Moroney has never seen Cropp show fear. When she planned a comeback after her last broken neck he went to visit her "to try to talk her out of it because she's a bionic woman, she's pretty much man-made from here up," he says jabbing a thumb into his chest, such is the surgery she's had.

Cropp is known as a jockey horses will run for. She doesn't need to rely on the whip to get the best from them.

By "international style", Moroney is referring to how Cropp rides with her weight over the horse's shoulders, using her strength to drive it forwards. "She doesn't grab the horses up tight, she has very soft hands and she rides on a long rein, and the horses relax for her."

As Zarius did last Sunday in the City of Auckland Cup. She didn't panic when the horse virtually fell out of the starting gates settling last in the field of 18.

Still there on the turn, Cropp eased the inexperienced gelding to the centre of the track and waited. A gap opened with 200m remaining and the pair drove through for a decisive win.

Cropp is undoubtedly one of the best jockeys racing in New Zealand. But is she the best? She won last season's premiership by so much it would seem there would be little room for argument.

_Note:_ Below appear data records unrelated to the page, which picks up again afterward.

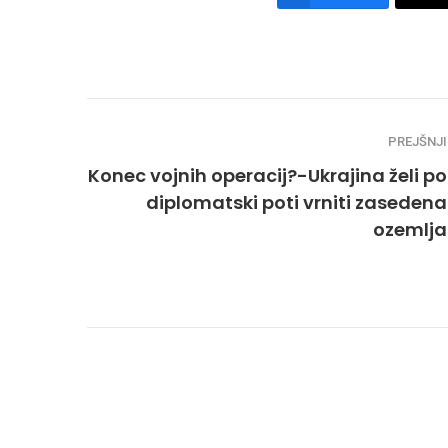
PREJŠNJI
Konec vojnih operacij?-Ukrajina želi po
diplomatski poti vrniti zasedena
ozemlja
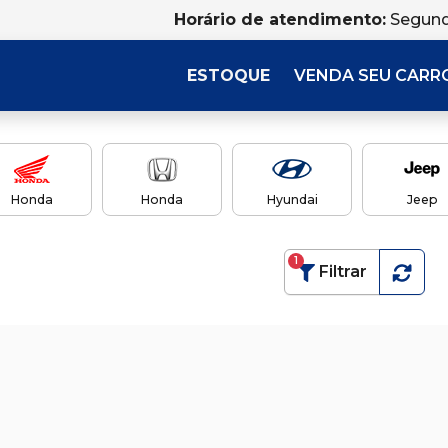
Horário de atendimento:
Segund
ESTOQUE
VENDA SEU CARR
Honda
Honda
Hyundai
Jeep
1
Filtrar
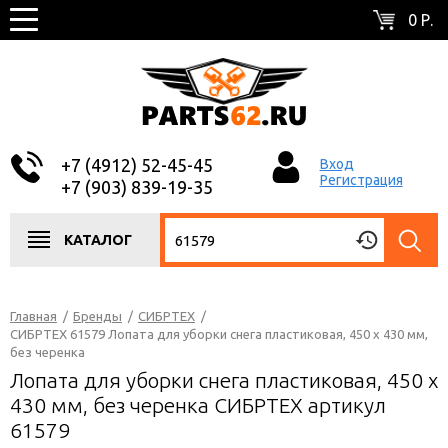
0 Р.
+7 (4912) 52-45-45
Вход
Регистрация
+7 (903) 839-19-35
КАТАЛОГ
Главная
/
Бренды
/
СИБРТЕХ
/
СИБРТЕХ 61579 Лопата для уборки снега пластиковая, 450 х 430 мм,
без черенка
Лопата для уборки снега пластиковая, 450 х
430 мм, без черенка СИБРТЕХ артикул
61579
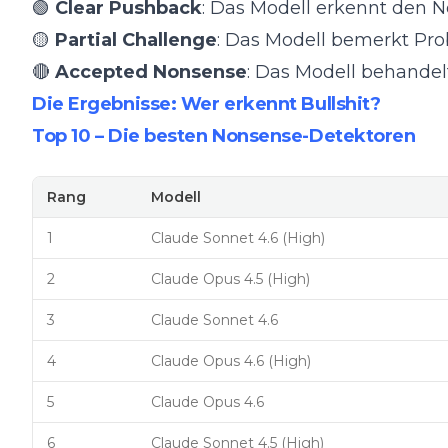
🟢
Clear Pushback
: Das Modell erkennt den N
🟡
Partial Challenge
: Das Modell bemerkt Pro
🔴
Accepted Nonsense
: Das Modell behandel
Die Ergebnisse: Wer erkennt Bullshit?
Top 10 – Die besten Nonsense-Detektoren
Rang
Modell
1
Claude Sonnet 4.6 (High)
2
Claude Opus 4.5 (High)
3
Claude Sonnet 4.6
4
Claude Opus 4.6 (High)
5
Claude Opus 4.6
6
Claude Sonnet 4.5 (High)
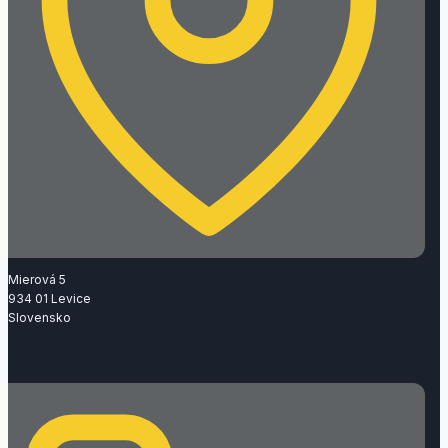
Mierová 5
934 01 Levice
Slovensko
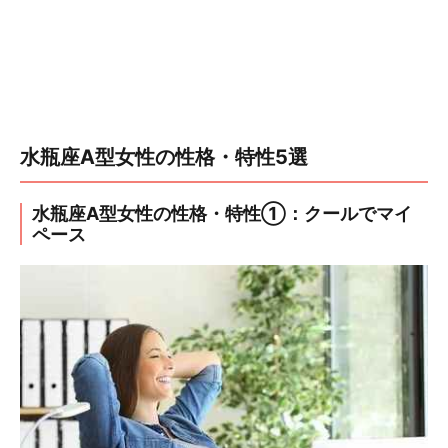
水瓶座A型女性の性格・特性5選
水瓶座A型女性の性格・特性①：クールでマイ
ペース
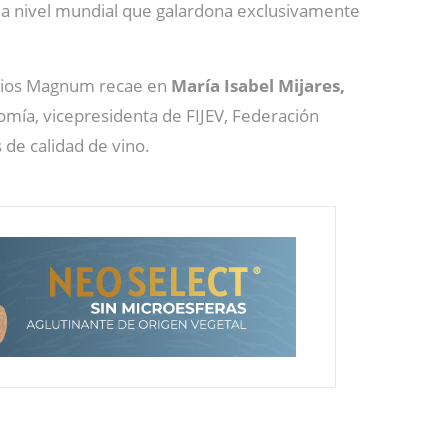
 a nivel mundial que galardona exclusivamente
remios Magnum recae en
María Isabel Mijares,
omía, vicepresidenta de FIJEV, Federación
 de calidad de vino.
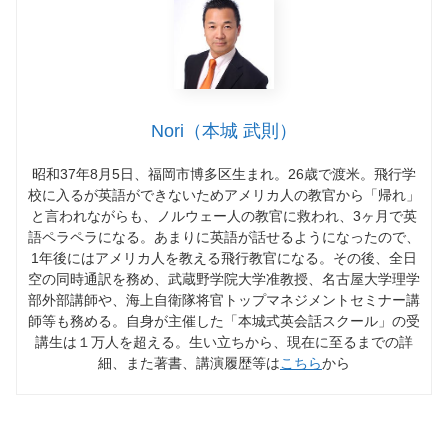
Nori（本城 武則）
昭和37年8月5日、福岡市博多区生まれ。26歳で渡米。飛行学
校に入るが英語ができないためアメリカ人の教官から「帰れ」
と言われながらも、ノルウェー人の教官に救われ、3ヶ月で英
語ペラペラになる。あまりに英語が話せるようになったので、
1年後にはアメリカ人を教える飛行教官になる。その後、全日
空の同時通訳を務め、武蔵野学院大学准教授、名古屋大学理学
部外部講師や、海上自衛隊将官トップマネジメントセミナー講
師等も務める。自身が主催した「本城式英会話スクール」の受
講生は１万人を超える。生い立ちから、現在に至るまでの詳
細、また著書、講演履歴等は
こちら
から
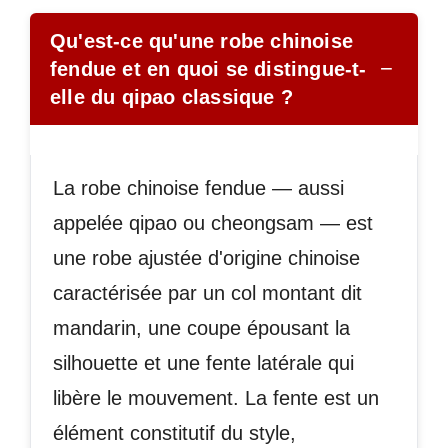
Qu'est-ce qu'une robe chinoise
−
fendue et en quoi se distingue-t-
elle du qipao classique ?
La robe chinoise fendue — aussi
appelée qipao ou cheongsam — est
une robe ajustée d'origine chinoise
caractérisée par un col montant dit
mandarin, une coupe épousant la
silhouette et une fente latérale qui
libère le mouvement. La fente est un
élément constitutif du style,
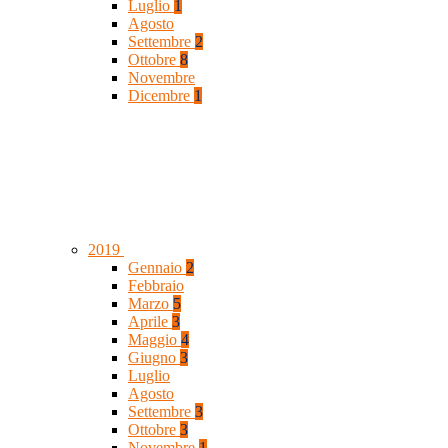
Luglio
1
Agosto
Settembre
2
Ottobre
8
Novembre
Dicembre
1
2019
Gennaio
2
Febbraio
Marzo
5
Aprile
3
Maggio
4
Giugno
3
Luglio
Agosto
Settembre
3
Ottobre
3
Novembre
1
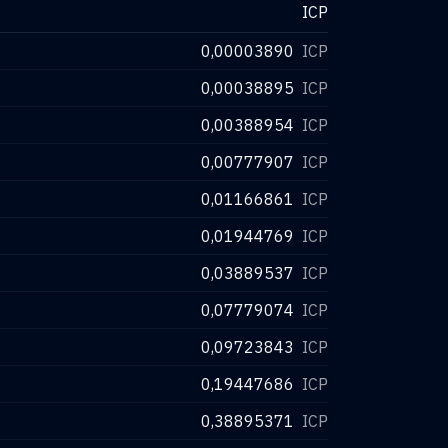
ICP
0,00003890
ICP
0,00038895
ICP
0,00388954
ICP
0,00777907
ICP
0,01166861
ICP
0,01944769
ICP
0,03889537
ICP
0,07779074
ICP
0,09723843
ICP
0,19447686
ICP
0,38895371
ICP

But her 197 wins came from 1261 rides, a staggering 60 per cent more than the next busiest jockey, premiership runner-up Hayden Tinsley, who was one of only four other jockeys to ride more than 700 races during the season and one of two with a ratio of winners to starts better than that of Cropp.

The industry's most prized events are called "group" or "listed" races. They carry the serious money and the most pressure. Cropp won six, but eight other jockeys won more. Leith Innes won 14.

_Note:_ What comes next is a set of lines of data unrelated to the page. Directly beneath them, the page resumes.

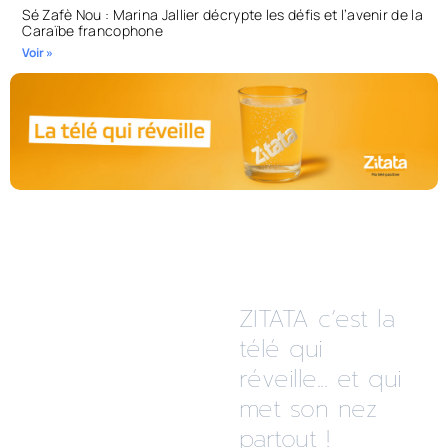
Sé Zafè Nou : Marina Jallier décrypte les défis et l’avenir de la
Caraïbe francophone
Voir »
ZITATA c’est la
télé qui
réveille... et qui
met son nez
partout !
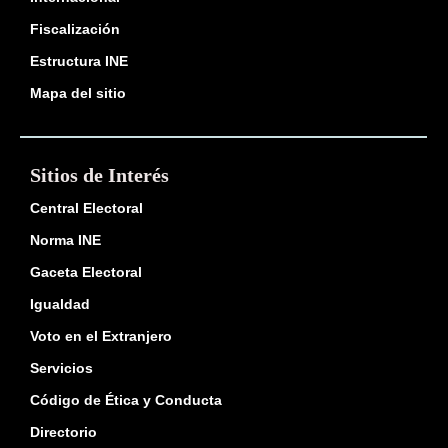
Fiscalización
Estructura INE
Mapa del sitio
Sitios de Interés
Central Electoral
Norma INE
Gaceta Electoral
Igualdad
Voto en el Extranjero
Servicios
Código de Ética y Conducta
Directorio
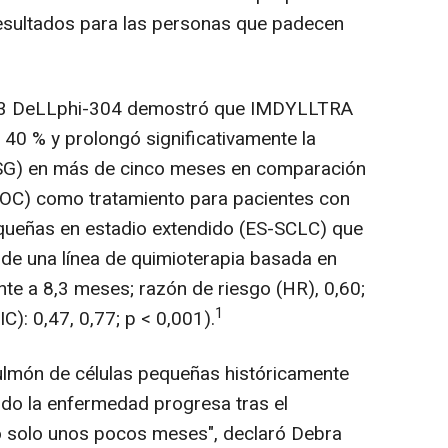
resultados para las personas que padecen
ase 3 DeLLphi-304 demostró que IMDYLLTRA
 40 % y prolongó significativamente la
(SG) en más de cinco meses en comparación
(SOC) como tratamiento para pacientes con
queñas en estadio extendido (ES-SCLC) que
de una línea de quimioterapia basada en
nte a 8,3 meses; razón de riesgo (HR), 0,60;
1
C): 0,47, 0,77; p < 0,001).
ulmón de células pequeñas históricamente
ando la enfermedad progresa tras el
ndo solo unos pocos meses", declaró Debra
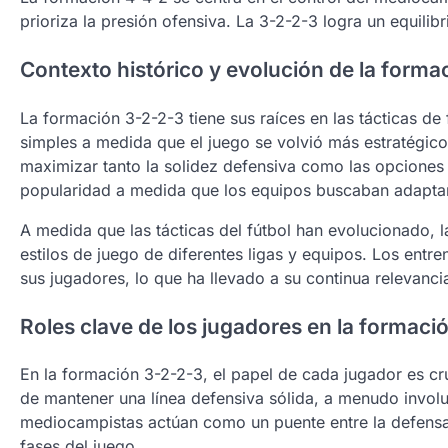
prioriza la presión ofensiva. La 3-2-2-3 logra un equilibr
Contexto histórico y evolución de la forma
La formación 3-2-2-3 tiene sus raíces en las tácticas d
simples a medida que el juego se volvió más estratégic
maximizar tanto la solidez defensiva como las opciones 
popularidad a medida que los equipos buscaban adaptars
A medida que las tácticas del fútbol han evolucionado, l
estilos de juego de diferentes ligas y equipos. Los entr
sus jugadores, lo que ha llevado a su continua relevanci
Roles clave de los jugadores en la formaci
En la formación 3-2-2-3, el papel de cada jugador es cru
de mantener una línea defensiva sólida, a menudo involu
mediocampistas actúan como un puente entre la defensa 
fases del juego.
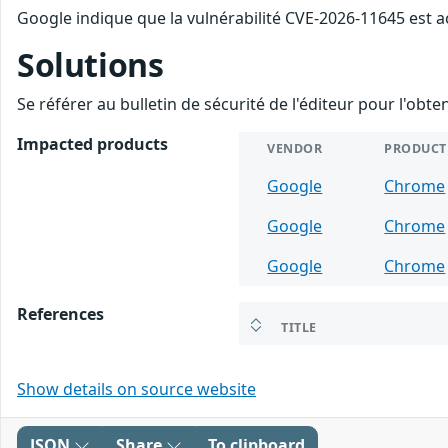
Google indique que la vulnérabilité CVE-2026-11645 est a
Solutions
Se référer au bulletin de sécurité de l'éditeur pour l'obt
Impacted products
VENDOR
PRODUCT
Google
Chrome
Google
Chrome
Google
Chrome
References
TITLE
Show details on source website
JSON
Share
To clipboard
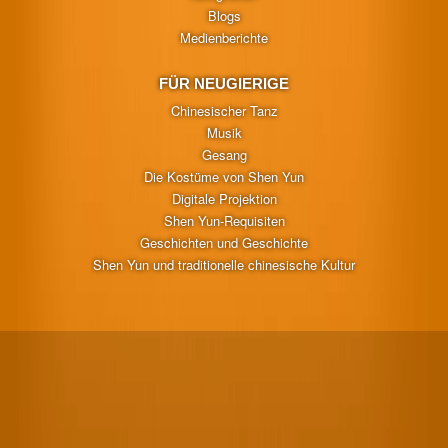
Blogs
Medienberichte
FÜR NEUGIERIGE
Chinesischer Tanz
Musik
Gesang
Die Kostüme von Shen Yun
Digitale Projektion
Shen Yun-Requisiten
Geschichten und Geschichte
Shen Yun und traditionelle chinesische Kultur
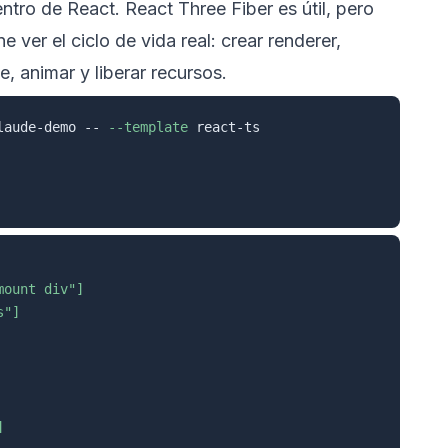
ntro de React. React Three Fiber es útil, pero
 ver el ciclo de vida real: crear renderer,
, animar y liberar recursos.
laude-demo -- 
--template
mount div"]
s"]
]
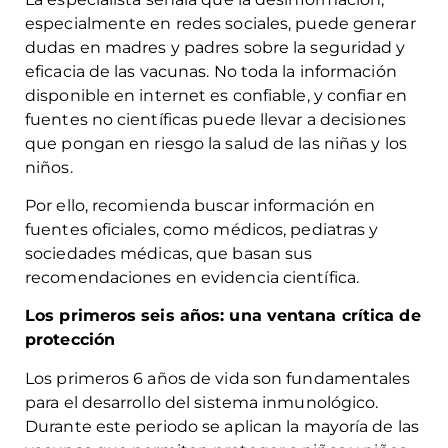
especialmente en redes sociales, puede generar
dudas en madres y padres sobre la seguridad y
eficacia de las vacunas. No toda la información
disponible en internet es confiable, y confiar en
fuentes no científicas puede llevar a decisiones
que pongan en riesgo la salud de las niñas y los
niños.
Por ello, recomienda buscar información en
fuentes oficiales, como médicos, pediatras y
sociedades médicas, que basan sus
recomendaciones en evidencia científica.
Los primeros seis años: una ventana crítica de
protección
Los primeros 6 años de vida son fundamentales
para el desarrollo del sistema inmunológico.
Durante este periodo se aplican la mayoría de las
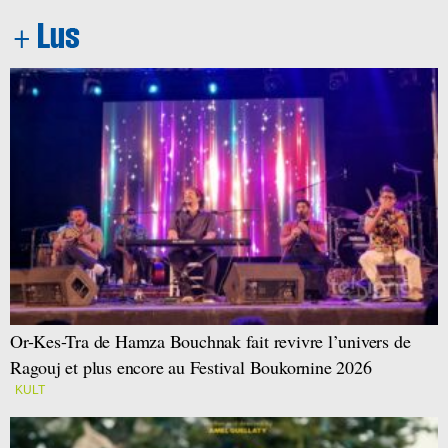
Or-Kes-Tra de Hamza Bouchnak fait revivre l’univers de
Ragouj et plus encore au Festival Boukornine 2026
KULT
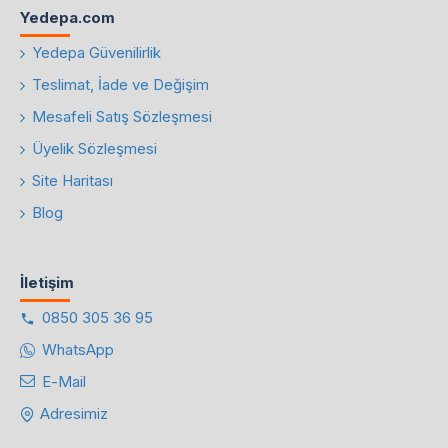
Yedepa.com
Yedepa Güvenilirlik
Teslimat, İade ve Değişim
Mesafeli Satış Sözleşmesi
Üyelik Sözleşmesi
Site Haritası
Blog
İletişim
0850 305 36 95
WhatsApp
E-Mail
Adresimiz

"You can have someone who is really fit and dedicated flying around the country," says Pat Finnegan, author of Tapestry of the Turf, "and at the end of the season they haven't made that much. Whereas some are real good money riders. Joe McFarlane [who rode during the 1940s] only rode about 300 winners but when the money was up he'd come through."

O'Sullivan, for example, set his record of 193 wins in the 2001/2002 season from only 815 rides, 446 fewer races than Cropp took to beat it. "Physically, I don't know how she did it," says O'Sullivan, who describes Cropp as "talented and very driven".

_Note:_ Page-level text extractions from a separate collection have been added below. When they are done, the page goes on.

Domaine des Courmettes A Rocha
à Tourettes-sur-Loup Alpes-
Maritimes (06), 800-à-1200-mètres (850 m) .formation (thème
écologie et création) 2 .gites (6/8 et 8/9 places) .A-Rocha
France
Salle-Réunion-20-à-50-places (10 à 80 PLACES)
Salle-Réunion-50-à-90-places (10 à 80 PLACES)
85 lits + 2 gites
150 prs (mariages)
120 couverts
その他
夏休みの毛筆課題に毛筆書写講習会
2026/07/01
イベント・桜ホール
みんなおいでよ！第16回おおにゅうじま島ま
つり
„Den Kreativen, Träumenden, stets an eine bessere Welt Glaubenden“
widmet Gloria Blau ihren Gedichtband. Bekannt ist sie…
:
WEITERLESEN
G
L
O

Although competition is weaker at midweek meetings in out-of-the-way places, Moroney says Cropp maintained a remarkable standard considering her workrate.

Cropp has always had her mind set on getting to the top, Moroney says. "In a lot of cases those people will get there come hell or high water."

"Lisa has often in her life come first, second, third and fourth. That's part of her makeup that's got her where she has got. I don't mean in the trouble she is now in, but more in the way she has succeeded. She wouldn't think twice about getting under another jockey's neck to get a ride. Everyone's fair game."

Her singlemindedness helped her break into the top bracket in the tough Sydney competition, beating down the resistance of trainers to putting women on their horses, something Moroney rates as good as her New Zealand record. "Lady jockeys had no chance when she went there. Sydney was the last bastion."

She returned from Macau in 2001, her marriage over, fractures to three vertebrae and with a harder edge to her character. A year later her sister, after whom Cropp named her daughter, drowned in Florida.

"You wonder what drives people to where they get to in life," says Moroney. "There are usually reasons and Lisa has had her fair share of trauma, heartache and pain." Moroney believes Cropp draws motivation from her sister. When he visited to dissuade Cropp from returning to race riding there were pictures of Vicki on the fridge.

Cropp told him she had made up her mind to race again. "You're a long time dead," she said.

Cambridge is in the heart of Waipa District, and as proud districts often do, it advertises its successes. The faces of Olympians Sarah Ulmer, cyclist, the Evers-Swindell rowing twins and Mark Todd adorn billboards proclaiming the county "home of champions".

But for the baggage, the district may have been moved to add the name of a determined jockey.